Kanter içindeydi, çok korkmuştu olan bitenlerden. Nereden ve nasıl geldiklerini dahi hatırlamıyordu. Kırsalalanda buluverdi kendini. Etrafta kimseler yoktu, akşam üzereydi zaman. Biraz ötelerde bir baraka vardı, etrafında da hiçbirşey yoktu. Çalıların sıra sıra olduğu sınır teşkil ettiği anlaşılan bir yer vardı biraz ötelerde, oraya doğru yürüdü. Kimseler yoktu ama, çalıların içinde birkaç parça elbise bir de bez torba vardı. Gecenin belli saatlerini geçirecek bir yer arıyordu aslında, kuytu ve emniyetli olmasını önemsiyordu. Oradan hemen uzaklaşmak istedi bir tarafa ve güney istikametine doğru yürümeye devam etti. Ormanlık alan başlıyordu biraz ileride, sessizlik içerisinde adım adım ilerliyordu o istikamette. Ağaçlık alanana girince ileride  bir derecik kenarında abdest alan bir erkek gördü. Biraz tedirgin oldu ve de sevinç belirtileri kendisini içten içe teselli ettiğini hissetti.
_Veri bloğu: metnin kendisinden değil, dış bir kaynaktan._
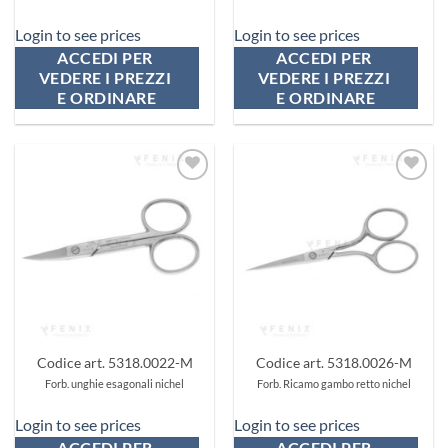
Login to see prices
Login to see prices
ACCEDI PER 
ACCEDI PER 
VEDERE I PREZZI 
VEDERE I PREZZI 
E ORDINARE
E ORDINARE
Aggiungi
Aggiungi
ai
ai
preferiti
preferiti
Codice art. 5318.0022-M
Codice art. 5318.0026-M
Forb. unghie esagonali nichel
Forb. Ricamo gambo retto nichel
Login to see prices
Login to see prices
ACCEDI PER 
ACCEDI PER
Burası Balkan dağları eteklerinde bir mıntıkaydı.

     "Selamünaleyküm" diyerek yanına yaklaştı.

     "Aleykümselam" dedi, yerinden doğrulan adam.

     " Hoşgeldin, hayırdır kardaşım,ne iştir seni buralara atan" dedi.

     " Sorma aga başıma gelenleri..."

     "Anlat anlat, kaderimiz bir herhalde. Milisten mi kaçıyorsun benim gibi?"

     " Sen de mi namussuzdan kaçtın , Aga be?

     " Köyümüzü bastı Milisler, zoraki isimlerimizi değiştirmek için gelmişler. Ben de onlara görünmeden çocuklarımdan helallik alarak düştüm dağ yollarına. Dün gece sabaha kadar yürüdüm, bu mıntıkayı emniyetli bulduğum için bugün akşama kadar buralarda oyalandım ve dinlendim. Havanın kararmasını bekliyordum ve de akşam namazını da kıldıktan sonra yola devam etmeyi düşünüyordum."